Conclusion. For all of the foregoing reasons, we adopt the special hearing officer’s findings of fact, conclusions of law, and recommendation that the respondent, David T. Barrat, be suspended from the practice of law for six months and that he be required to petition for reinstatement under the terms of S.J.C. Rule 4:01, § 18(2). Respectfully submitted,
Thomas E. Peisch, Chair
David Rind, M.D., Member
Janet Kenton-Walker, Member

Dated: July 19, 2004


1 The complete Order of the Court is available by contacting the Clerk of the Supreme Judicial Court for Suffolk County.

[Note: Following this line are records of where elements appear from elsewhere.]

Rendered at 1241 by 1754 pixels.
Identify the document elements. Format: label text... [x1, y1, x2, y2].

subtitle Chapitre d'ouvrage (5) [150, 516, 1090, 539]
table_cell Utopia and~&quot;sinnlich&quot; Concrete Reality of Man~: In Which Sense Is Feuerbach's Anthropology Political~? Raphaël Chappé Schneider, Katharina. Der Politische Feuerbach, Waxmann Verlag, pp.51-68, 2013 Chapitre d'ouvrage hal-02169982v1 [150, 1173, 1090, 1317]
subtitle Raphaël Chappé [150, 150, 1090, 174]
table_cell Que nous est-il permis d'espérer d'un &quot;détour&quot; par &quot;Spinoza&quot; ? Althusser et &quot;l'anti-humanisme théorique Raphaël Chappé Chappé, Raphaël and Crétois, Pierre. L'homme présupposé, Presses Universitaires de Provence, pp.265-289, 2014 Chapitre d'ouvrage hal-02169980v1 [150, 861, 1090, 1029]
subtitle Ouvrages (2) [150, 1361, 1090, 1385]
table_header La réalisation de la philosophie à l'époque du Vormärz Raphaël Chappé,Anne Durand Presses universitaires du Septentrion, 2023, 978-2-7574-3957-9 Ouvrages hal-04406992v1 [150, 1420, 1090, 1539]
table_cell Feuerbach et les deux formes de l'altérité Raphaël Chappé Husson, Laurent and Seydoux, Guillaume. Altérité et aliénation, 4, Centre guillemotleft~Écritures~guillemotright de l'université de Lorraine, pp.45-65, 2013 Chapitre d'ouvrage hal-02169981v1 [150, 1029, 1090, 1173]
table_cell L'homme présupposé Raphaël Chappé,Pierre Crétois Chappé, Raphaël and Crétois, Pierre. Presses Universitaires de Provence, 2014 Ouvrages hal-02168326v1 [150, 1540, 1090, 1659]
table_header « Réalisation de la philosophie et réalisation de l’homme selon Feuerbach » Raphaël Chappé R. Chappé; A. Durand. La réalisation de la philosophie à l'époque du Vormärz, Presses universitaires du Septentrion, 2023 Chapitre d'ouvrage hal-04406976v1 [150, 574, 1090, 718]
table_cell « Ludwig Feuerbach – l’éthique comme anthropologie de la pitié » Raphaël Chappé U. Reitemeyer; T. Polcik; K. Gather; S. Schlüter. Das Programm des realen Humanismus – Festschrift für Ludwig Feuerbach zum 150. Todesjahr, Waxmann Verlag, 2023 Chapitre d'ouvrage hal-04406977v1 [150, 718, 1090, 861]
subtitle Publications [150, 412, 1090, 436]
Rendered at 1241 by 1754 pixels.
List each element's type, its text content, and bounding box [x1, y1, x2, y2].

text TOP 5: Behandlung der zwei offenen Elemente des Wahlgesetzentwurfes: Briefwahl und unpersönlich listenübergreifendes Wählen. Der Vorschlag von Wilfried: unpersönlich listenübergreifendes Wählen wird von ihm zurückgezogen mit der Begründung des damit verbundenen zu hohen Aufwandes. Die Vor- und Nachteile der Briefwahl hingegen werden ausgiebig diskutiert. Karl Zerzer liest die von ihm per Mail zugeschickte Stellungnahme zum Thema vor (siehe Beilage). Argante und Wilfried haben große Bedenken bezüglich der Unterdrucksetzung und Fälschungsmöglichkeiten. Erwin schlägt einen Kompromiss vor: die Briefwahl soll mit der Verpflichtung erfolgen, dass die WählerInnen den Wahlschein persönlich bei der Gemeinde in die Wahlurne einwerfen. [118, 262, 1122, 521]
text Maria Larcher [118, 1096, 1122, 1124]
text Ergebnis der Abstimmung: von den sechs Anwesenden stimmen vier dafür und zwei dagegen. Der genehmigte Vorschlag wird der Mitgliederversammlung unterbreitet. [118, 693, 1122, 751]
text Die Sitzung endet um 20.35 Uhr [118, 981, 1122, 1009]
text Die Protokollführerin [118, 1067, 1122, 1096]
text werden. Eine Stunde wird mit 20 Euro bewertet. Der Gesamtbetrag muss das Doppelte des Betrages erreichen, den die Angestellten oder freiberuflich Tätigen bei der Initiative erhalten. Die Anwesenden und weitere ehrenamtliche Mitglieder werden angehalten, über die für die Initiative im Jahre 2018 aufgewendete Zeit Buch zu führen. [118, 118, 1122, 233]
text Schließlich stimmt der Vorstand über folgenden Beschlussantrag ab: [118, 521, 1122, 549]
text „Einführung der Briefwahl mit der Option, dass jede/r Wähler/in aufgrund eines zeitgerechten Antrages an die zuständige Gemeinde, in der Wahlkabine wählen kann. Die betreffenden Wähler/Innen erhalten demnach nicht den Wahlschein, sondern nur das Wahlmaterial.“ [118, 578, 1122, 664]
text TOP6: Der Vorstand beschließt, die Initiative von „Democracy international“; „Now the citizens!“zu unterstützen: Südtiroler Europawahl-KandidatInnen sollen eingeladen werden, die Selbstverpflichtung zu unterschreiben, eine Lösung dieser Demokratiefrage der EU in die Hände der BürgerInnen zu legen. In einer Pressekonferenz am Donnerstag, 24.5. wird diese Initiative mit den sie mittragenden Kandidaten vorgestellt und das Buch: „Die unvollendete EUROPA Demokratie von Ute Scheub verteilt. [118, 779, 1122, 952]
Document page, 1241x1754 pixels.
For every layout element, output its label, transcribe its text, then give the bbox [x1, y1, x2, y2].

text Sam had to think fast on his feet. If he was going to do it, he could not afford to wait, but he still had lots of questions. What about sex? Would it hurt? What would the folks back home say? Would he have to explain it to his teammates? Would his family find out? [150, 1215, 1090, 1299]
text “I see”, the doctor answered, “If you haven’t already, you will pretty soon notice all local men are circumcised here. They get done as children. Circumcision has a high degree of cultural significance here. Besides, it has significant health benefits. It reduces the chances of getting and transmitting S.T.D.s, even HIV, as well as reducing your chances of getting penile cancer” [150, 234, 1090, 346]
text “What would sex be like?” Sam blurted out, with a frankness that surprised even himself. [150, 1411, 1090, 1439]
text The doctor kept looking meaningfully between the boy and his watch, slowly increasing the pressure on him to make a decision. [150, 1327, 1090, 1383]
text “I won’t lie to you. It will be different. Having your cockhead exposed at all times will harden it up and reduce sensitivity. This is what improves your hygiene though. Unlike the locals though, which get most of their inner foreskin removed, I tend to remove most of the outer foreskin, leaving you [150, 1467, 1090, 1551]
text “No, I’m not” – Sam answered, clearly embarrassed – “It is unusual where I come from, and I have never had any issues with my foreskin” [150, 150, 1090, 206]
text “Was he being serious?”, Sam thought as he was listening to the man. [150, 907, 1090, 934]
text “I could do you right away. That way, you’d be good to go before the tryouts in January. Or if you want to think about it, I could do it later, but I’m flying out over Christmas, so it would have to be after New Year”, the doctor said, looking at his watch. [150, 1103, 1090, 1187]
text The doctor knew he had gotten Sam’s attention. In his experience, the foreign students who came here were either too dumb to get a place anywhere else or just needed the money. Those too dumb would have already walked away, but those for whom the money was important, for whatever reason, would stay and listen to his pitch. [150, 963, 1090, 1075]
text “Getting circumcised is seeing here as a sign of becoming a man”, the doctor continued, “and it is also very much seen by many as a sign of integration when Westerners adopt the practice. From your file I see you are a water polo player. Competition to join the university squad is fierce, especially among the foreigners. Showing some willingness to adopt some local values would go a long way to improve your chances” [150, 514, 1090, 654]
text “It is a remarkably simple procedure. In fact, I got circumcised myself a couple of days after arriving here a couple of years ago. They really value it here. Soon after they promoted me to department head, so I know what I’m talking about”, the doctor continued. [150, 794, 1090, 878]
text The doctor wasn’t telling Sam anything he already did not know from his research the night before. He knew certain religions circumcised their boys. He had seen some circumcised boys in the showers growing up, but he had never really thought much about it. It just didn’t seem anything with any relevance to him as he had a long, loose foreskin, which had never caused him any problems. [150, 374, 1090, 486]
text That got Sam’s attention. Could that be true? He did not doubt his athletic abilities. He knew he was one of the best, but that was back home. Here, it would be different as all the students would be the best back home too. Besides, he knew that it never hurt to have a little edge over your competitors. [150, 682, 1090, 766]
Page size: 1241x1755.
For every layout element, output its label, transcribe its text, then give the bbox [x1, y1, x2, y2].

2 The hearing officer rejected a charge that the respondent’s statement to the insurer that the case was “pending” amounted to a deliberate misrepresentation because, she found, Bar Counsel had failed to prove that the respondent knew dismissal could not be vacated. Bar Counsel has not appealed from this determination and we express no opinion regarding it.

3 The respondent offered other mitigating evidence, tending to show good character, community service, and the deleterious impact of a term of suspension. The hearing officer rightly characterized this evidence as “typical mitigation” that normally will not stave off suspension. See, e.g., Matter of Alter, 389 Mass. 153, 156, 3 Mass. Att’y Disc. R. 3, 6-7 (1983).

4 Similarly, because we credit the doctor’s written opinions for purposes of this appeal, no purpose would be served by reopening the proceeding to receive his live testimony, where they would be exposed to possible impeachment on cross-examination. Were we not inclined to accept Dr. Krasner’s letter and to presume the validity of his opinion to the extent indicated above, we would have remanded this matter to the special hearing officer to hear and assess the doctor’s live testimony.

5 The parties quarrel over the question whether a malpractice settlement is a “mitigating factor.” This seems a largely pointless inquiry: of course, the client was harmed when the claim was lost, and of course the client’s harm was mitigated to some extent by the insurance payment. The net result, in our view, is that the payment lessens, without eliminating, the injury sustained by the client.